With the string "Sacai" as the filter, copy each matching line from the records.
____ Working data
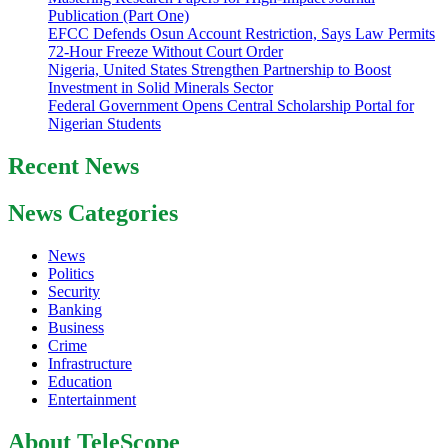
Publication (Part One)
EFCC Defends Osun Account Restriction, Says Law Permits
72-Hour Freeze Without Court Order
Nigeria, United States Strengthen Partnership to Boost
Investment in Solid Minerals Sector
Federal Government Opens Central Scholarship Portal for
Nigerian Students
Recent News
News Categories
News
Politics
Security
Banking
Business
Crime
Infrastructure
Education
Entertainment
About TeleScope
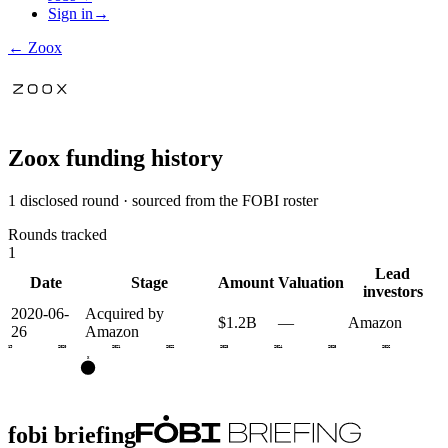
Sign in
→
←
Zoox
Zoox
funding history
1 disclosed round · sourced from the FOBI roster
Rounds tracked
1
Lead
Date
Stage
Amount
Valuation
investors
2020-06-
Acquired by
$1.2B
—
Amazon
26
Amazon
2019
2020
2021
2022
2023
2024
2025
2026
X
fobi briefing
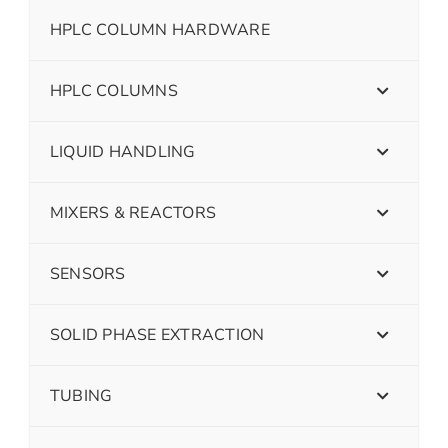
HPLC COLUMN HARDWARE
HPLC COLUMNS
LIQUID HANDLING
MIXERS & REACTORS
SENSORS
SOLID PHASE EXTRACTION
TUBING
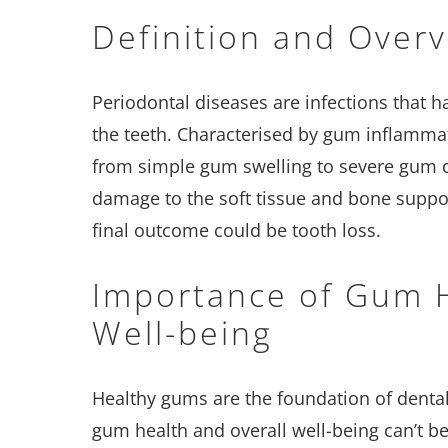
Definition and Over
Periodontal diseases are infections that
the teeth. Characterised by gum inflamma
from simple gum swelling to severe gum di
damage to the soft tissue and bone suppor
final outcome could be tooth loss.
Importance of Gum H
Well-being
Healthy gums are the foundation of dental
gum health and overall well-being can’t be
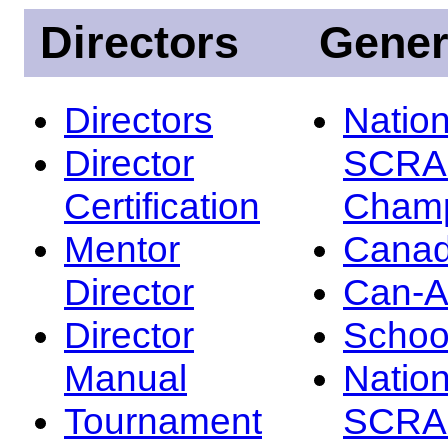
Directors
Gener
Directors
Nation
Director
SCRA
Certification
Champ
Mentor
Canad
Director
Can-
Director
Schoo
Manual
Nation
Tournament
SCRA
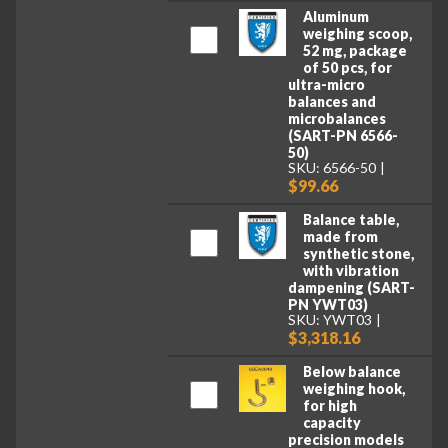
Aluminum
weighing scoop,
52 mg, package
of 50 pcs, for
ultra-micro
balances and
microbalances
(SART-PN 6566-
50)
SKU: 6566-50
$99.66
Balance table,
made from
synthetic stone,
with vibration
dampening (SART-
PN YWT03)
SKU: YWT03
$3,318.16
Below balance
weighing hook,
for high
capacity
precision models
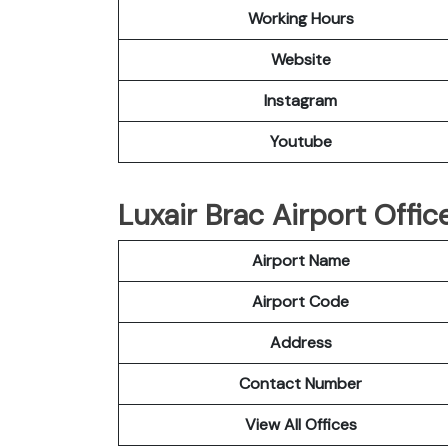
Working Hours
Website
Instagram
Youtube
Luxair Brac Airport Offic
Airport Name
Airport Code
Address
Contact Number
View All Offices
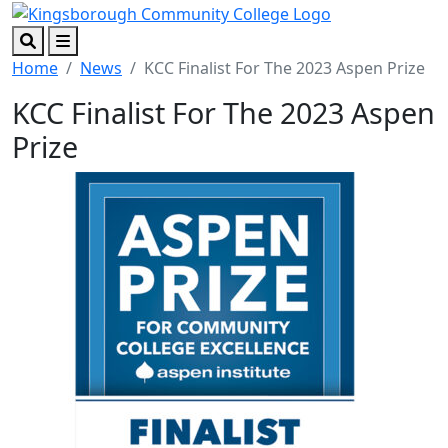
Skip to main content
Skip to footer content
Search
Menu
Home
News
KCC Finalist For The 2023 Aspen Prize
KCC Finalist For The 2023 Aspen
Prize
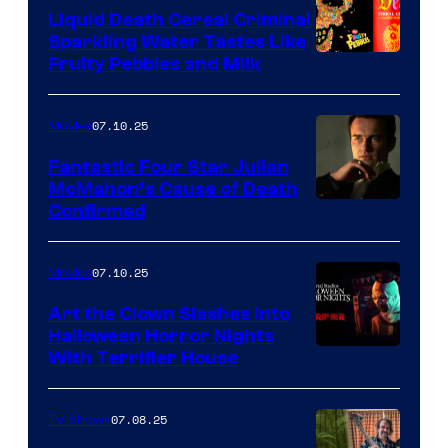
Liquid Death Cereal Criminal
Sparkling Water Tastes Like
Fruity Pebbles and Milk
07.10.25
Movies
Fantastic Four Star Julian
McMahon’s Cause of Death
Confirmed
07.10.25
Movies
Art the Clown Slashes Into
Halloween Horror Nights
With Terrifier House
07.08.25
TV Shows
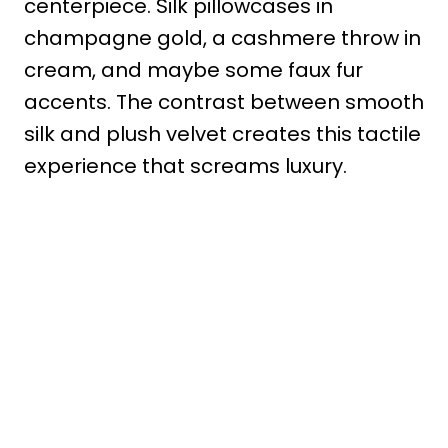
centerpiece. Silk pillowcases in
champagne gold, a cashmere throw in
cream, and maybe some faux fur
accents. The contrast between smooth
silk and plush velvet creates this tactile
experience that screams luxury.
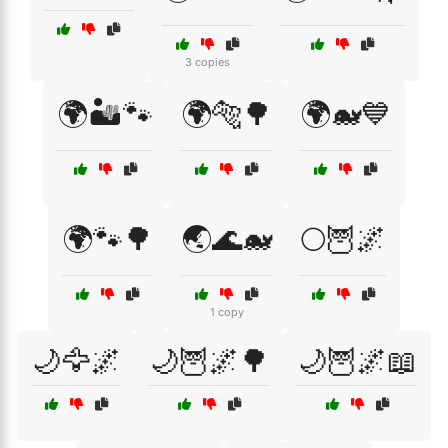
3 copies
🌍🏜️🐾
🌍🐅🌳
🌍🐋💙
🌍🐾🌳
🌏🌊🐋
🌕🦉🌌
1 copy
🌙🦅🌌
🌙🦉🌌🌳
🌙🦉🌌📖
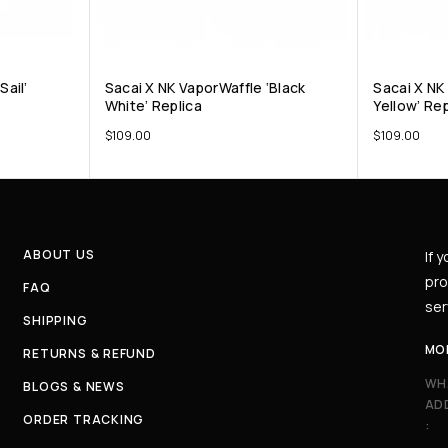
Sail’
Sacai X NK VaporWaffle ‘Black
Sacai X NK
White’ Replica
Yellow’ Rep
$
109.00
$
109.00
ABOUT US
If 
pro
FAQ
ser
SHIPPING
MO
RETURNS & REFUND
WH
BLOGS & NEWS
AD
ORDER TRACKING
:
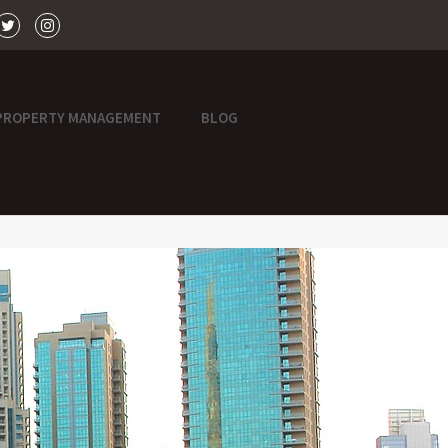
PROPERTY MANAGEMENT
BLOG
________
__Response below__:
Sacai X NK VaporWaffle ‘Black
Sacai X NK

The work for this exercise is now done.